In an embodiment the method described above is implemented as a computer software. The computer software is be embodied in a computer readable medium. In a further embodiment the present invention is implemented by executing the computer software in a server being capable of communicating with various kinds of user terminals.
It is obvious to a person skilled in the art that with the advancement of technology the basic idea of the invention may be implemented in various ways.
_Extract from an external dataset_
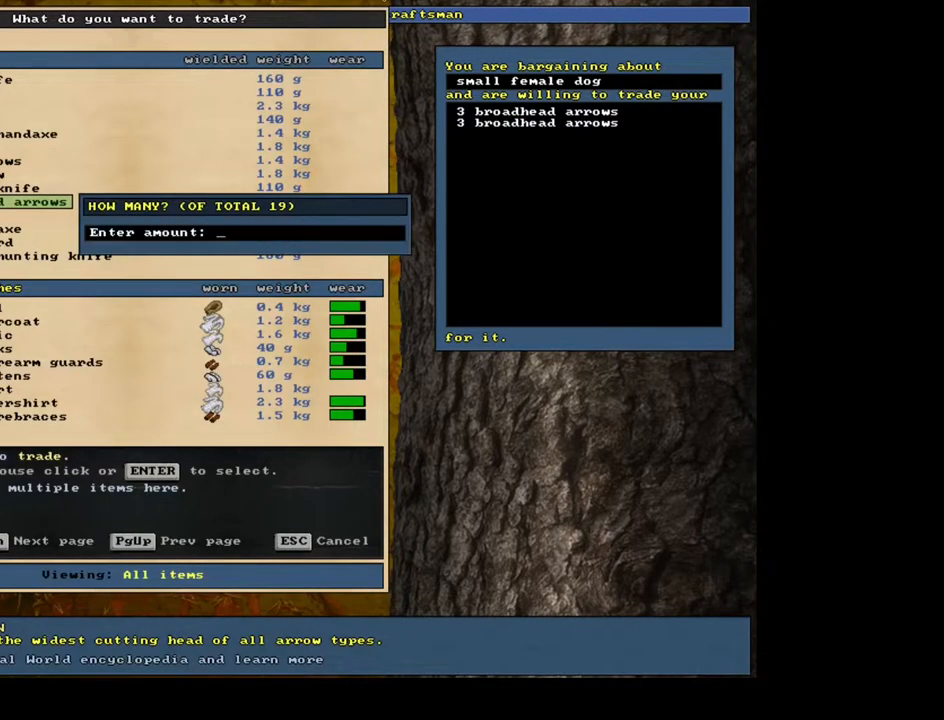
{"keys": [], "mouse": [], "events": [[217, "6", "down"], [300, "6", "up"], [400, "return", "down"], [500, "return", "up"]]}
The invention and its embodiments are thus not limited to the examples described above; instead they may vary within the scope of the claims.

Claims

Method for automatic generation of grocery shopping lists that fit to the products of user profiles in a network of users arranged in to a data communication system, wherein each individual belongs to a group sharing said grocery shopping list;
characterized by that the method comprises:
determining user behavior patterns (217, 201, 204) for each individual;

determining neighbors (202) for each individual in the network based on said user behavior patterns;

deriving at least one recommendation (206) for said group from at least neighbor of at least one individual in said group;

determining purchasing probability (215) for each recommendation;

selecting a grocery shop (208, 211); and

composing a grocery shopping list (218) from the inventory of the selected grocery shop based on said recommendations and probabilities.
A method according to claim 1, wherein the method further comprises augmenting the grocery shopping list with small subset of new items, which are composed out of item neighbors, at least one item selected based on freshness or derived from acceleration in item popularity.
A method according any of preceding claim 1 or 2, wherein using Hidden Markov Model to calculate each item recommendation a purchase probability.
A method according to any of claims 1 - 3, wherein determining user behavior patterns by using voting results and respective voting dampening time.
A method according to any of claims 1 - 4, wherein the method further comprises delivering said grocery shopping list to the user.
A method according to any of claims 1 - 5, wherein said composing is further based on predetermined group preferences.
A method according to claim 6, wherein the predetermined preferences includes at least one of the following: purchase history, search history, voting history on recommended items, average purchase frequency for each item, average consumption rate for each item, price preference and dietary restrictions.
A method according to any of claims 1 - 7, wherein said composing is further based on offers available at the selected shop.
A computer program, wherein the computer program is configured to execute the method according to any of preceding claim 1 - 8 when executed in a computing device.
A server (104), wherein the server is configured perform the method according to any of preceding claim 1 - 8.
A server according to claim 11, wherein the server is configured to perform said method by executing a computer program according to claim 10.